Vénéneux, sophistiqué, artificiel.

Bizarre de constater combien Michel Deville, qui a eu du succès, de la notoriété et même davantage dans le quatrième quart du siècle dernier, qui avait du talent et qui explorait une veine légère, funambulesque, sensuelle et même souvent érotique, d’un esprit très français, très libertin, a disparu complétement des mémoires. Je crois que c’est bien dommage alors même que je n’ai jamais été un absolu thuriféraire de ses productions. Mais au fait pourrait-on vraiment être admirateur sans limite de Crébillon ou de Nerciat et les mettre au même niveau que Diderot, par exemple, alors pourtant que l’on peut apprécier La nuit et le moment ou Félicia ou mes fredaines mais ne pas les placer au sommet de la littérature ?

Ben, c’est un peu ça, Deville ; j’ai jadis beaucoup aimé Benjamin ou les mémoires d’un puceau en 1968, Raphaël ou le débauché en 71 (deux beaux rôles de Maurice Ronet et de Françoise Fabian) en 1971 et aussi l’excellent Mouton enragé en 1974. Du rose et du gris, du souriant et de l’acerbe, du troublant et du désespéré. Sensualité et vide existentiel. Il se peut que ce soit parce que cette France-là, à la fois sage, prude et troublante, chérissant la transgression et respectant les règles de la vie commune : c’est ce que l’on appelle civilisation, que certains fustigent sous le nom d‘hypocrisie. Mais ce cinéma s’est dégradé très vite : ridicules Paltoquet en 1986 ou Nuit d’été en ville en 1990…

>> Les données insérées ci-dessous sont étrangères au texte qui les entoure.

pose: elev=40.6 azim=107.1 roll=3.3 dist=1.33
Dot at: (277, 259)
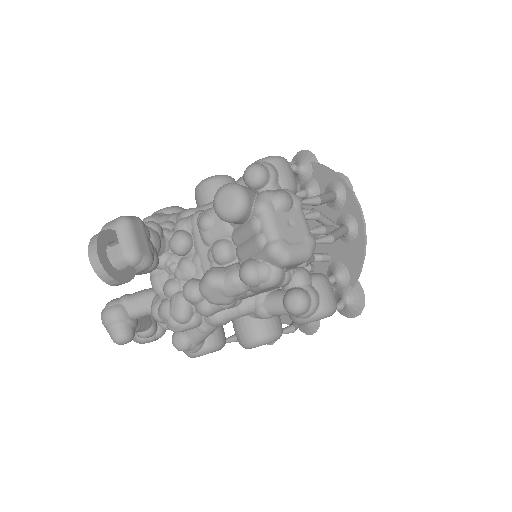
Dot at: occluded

Il faut bien dire que Péril en la demeure est doté d’un scénario absolument invraisemblable, souvent exaspérant. Ce qui est bien, c’est que Michel Deville n’y attache aucune espèce d’importance, en quoi il a bien raison ; le scénario, dans ce genre d’oeuvres, c’est de l’eau qui coule et qu’il faut bien laisser couler pour faire avancer un tant soit peu le film et parce que le public exige qu’il y ait une histoire. Mais finalement si, dans ce film-là, il n’y en avait pas, qui en serait vraiment gêné ?

Bien voilà : un garçon séduisant, glandeur majuscule, David Aurphet (Christophe Malavoy) (Aurphet comme Orphée, vous voyez ce que je veux dire ?) va donner des cours de guitare à Viviane Tombsthay (Anaïs Jeanneret), fille d’un couple très aisé, Graham (Michel Piccoli) et Julia (Nicole Garcia). D’emblée on voit que Julia est séduite par David, beau garçon un peu perdu. Elle se jette à son cou, sans dissimuler beaucoup cette attirance à son mari. Celui-ci est-il indifférent, insouciant ? Ou bien peut-être complice des débauches de sa femme ou excité par elles (comme l’est Jean-Louis Trintignant dans un autre film de Michel Deville, en 1981, Eaux profondes avec Isabelle Huppert ? Ou bien autre chose encore ?

Des personnages connexes et assez fascinants : la voisine du couple Tombsthay, Edwige Ledieu (Anémone), qui a de la singularité et du vice en elle et qui joue on ne sait quel jeu ; et Daniel Forest (Richard Bohringer) qui est un nettoyeur, venu dans la ville pour éliminer quelqu’un et lui dérober de précieux microfilms. Voilà un bien grand entrelacs au milieu d’une histoire assez classique de coucherie d’une grande bourgeoise un peu nymphomane avec un beau garçon assez éberlué que tant de monde le désire et veuille lui donner du plaisir ?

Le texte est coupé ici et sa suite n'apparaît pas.